►

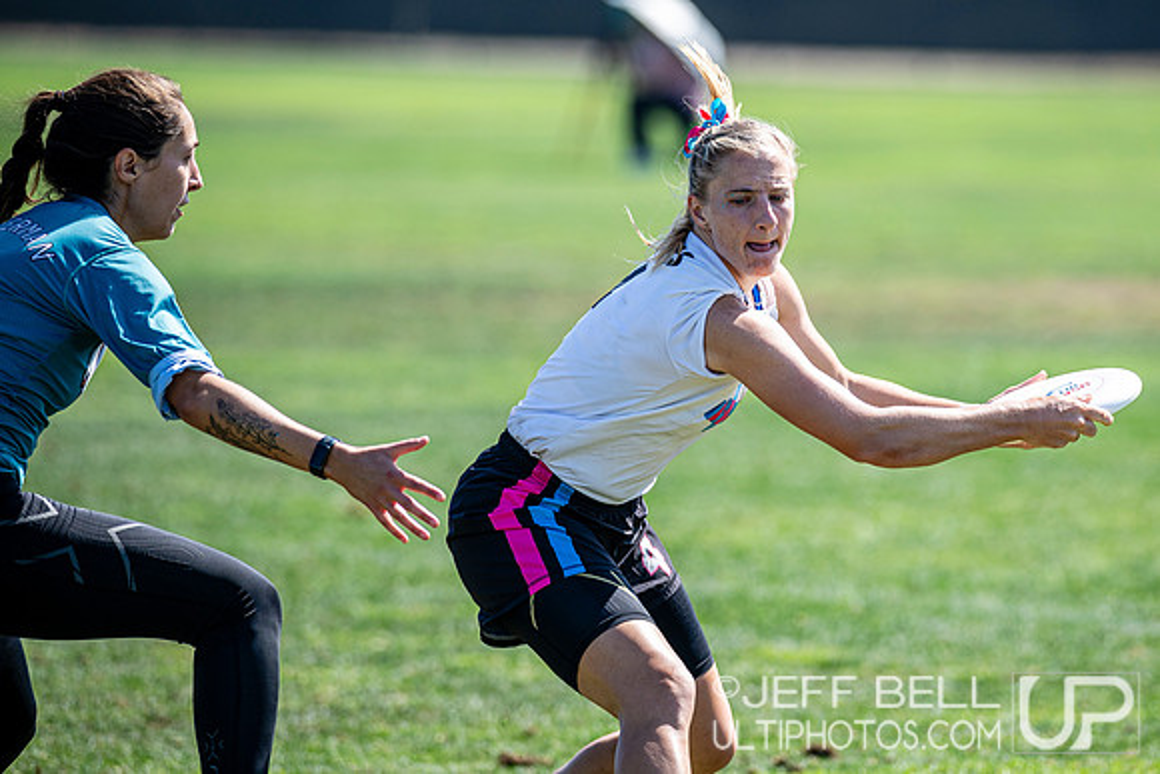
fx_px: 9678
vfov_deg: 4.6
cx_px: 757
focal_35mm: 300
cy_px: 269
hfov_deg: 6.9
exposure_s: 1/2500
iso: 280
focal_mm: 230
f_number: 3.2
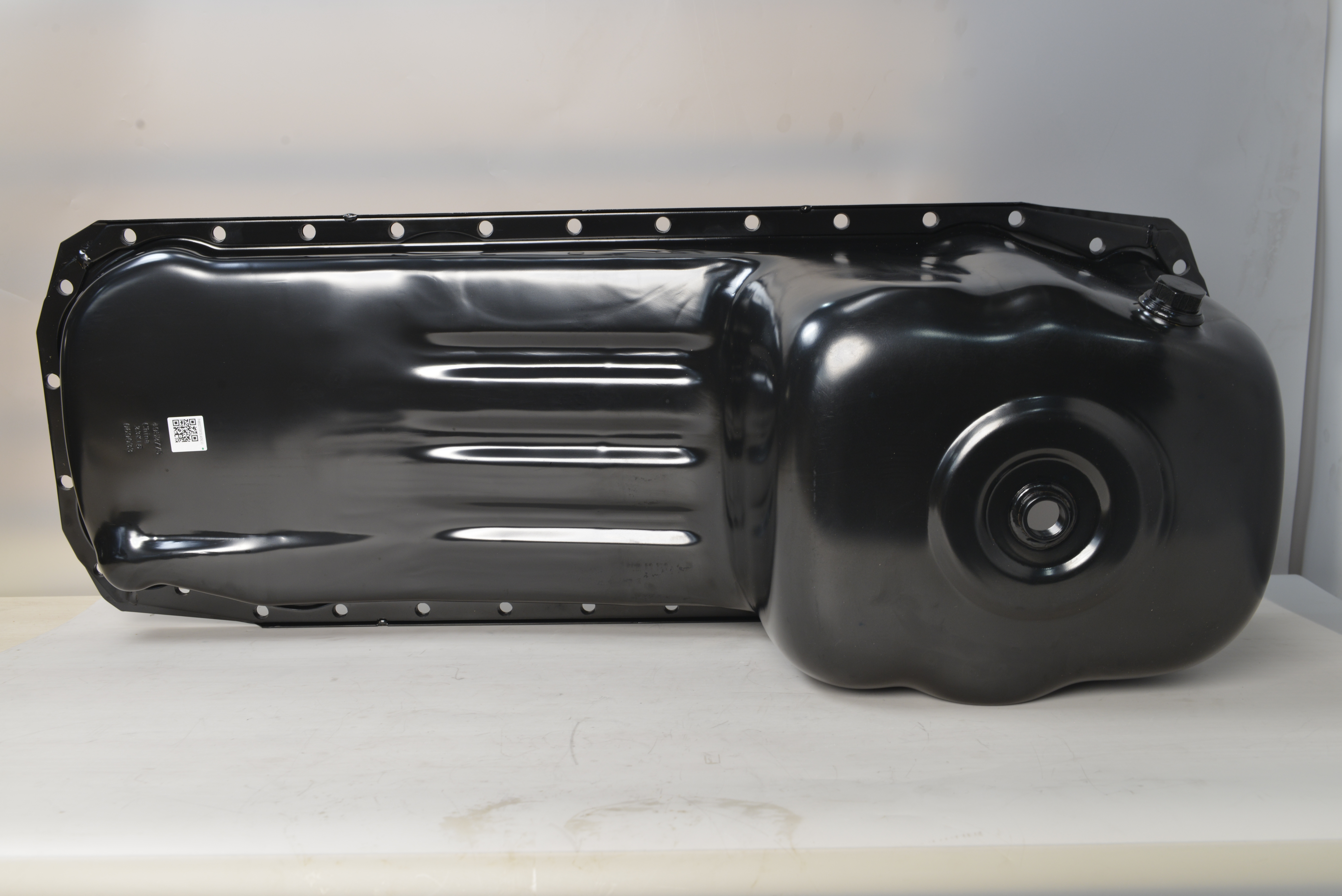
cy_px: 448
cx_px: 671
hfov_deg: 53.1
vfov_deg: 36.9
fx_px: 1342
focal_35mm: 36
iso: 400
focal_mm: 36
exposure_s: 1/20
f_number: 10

◄
►

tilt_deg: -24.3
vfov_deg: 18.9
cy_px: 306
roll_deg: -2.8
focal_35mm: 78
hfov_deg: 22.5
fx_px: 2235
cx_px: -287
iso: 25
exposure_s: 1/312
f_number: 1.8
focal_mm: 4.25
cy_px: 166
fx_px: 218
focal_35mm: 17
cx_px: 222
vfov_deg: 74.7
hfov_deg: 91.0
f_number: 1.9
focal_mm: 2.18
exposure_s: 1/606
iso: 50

◄
►

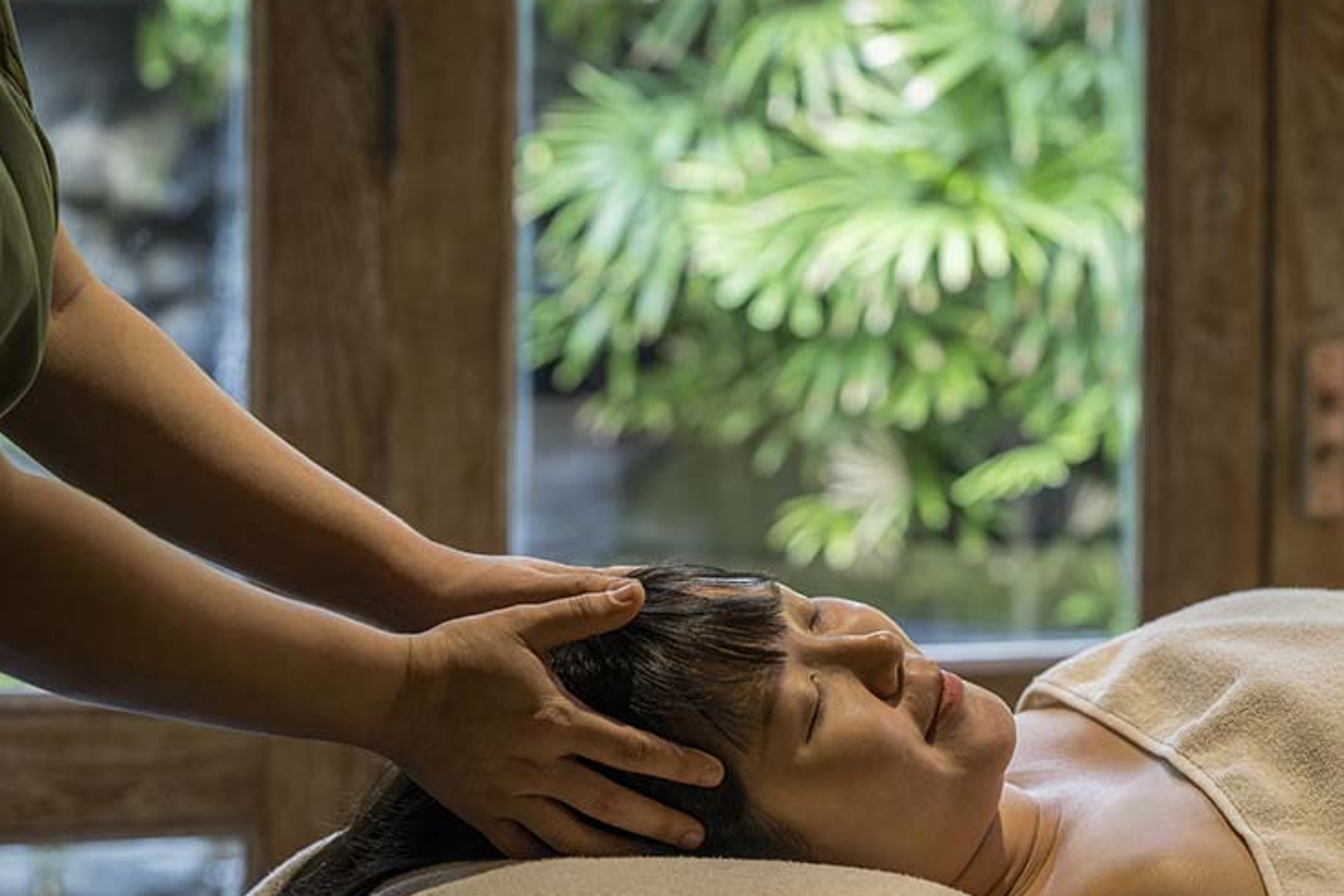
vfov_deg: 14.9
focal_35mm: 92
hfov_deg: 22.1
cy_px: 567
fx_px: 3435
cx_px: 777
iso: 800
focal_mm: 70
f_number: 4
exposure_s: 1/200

◄

[EXERCISE]
Take exactly the lines from the one containing "hfov_deg: 53.1" through the one containing "f_number: 10" in the data above, and output them with nothing added.

[OUTPUT BELOW]
hfov_deg: 53.1
vfov_deg: 36.9
fx_px: 1342
focal_35mm: 36
iso: 400
focal_mm: 36
exposure_s: 1/20
f_number: 10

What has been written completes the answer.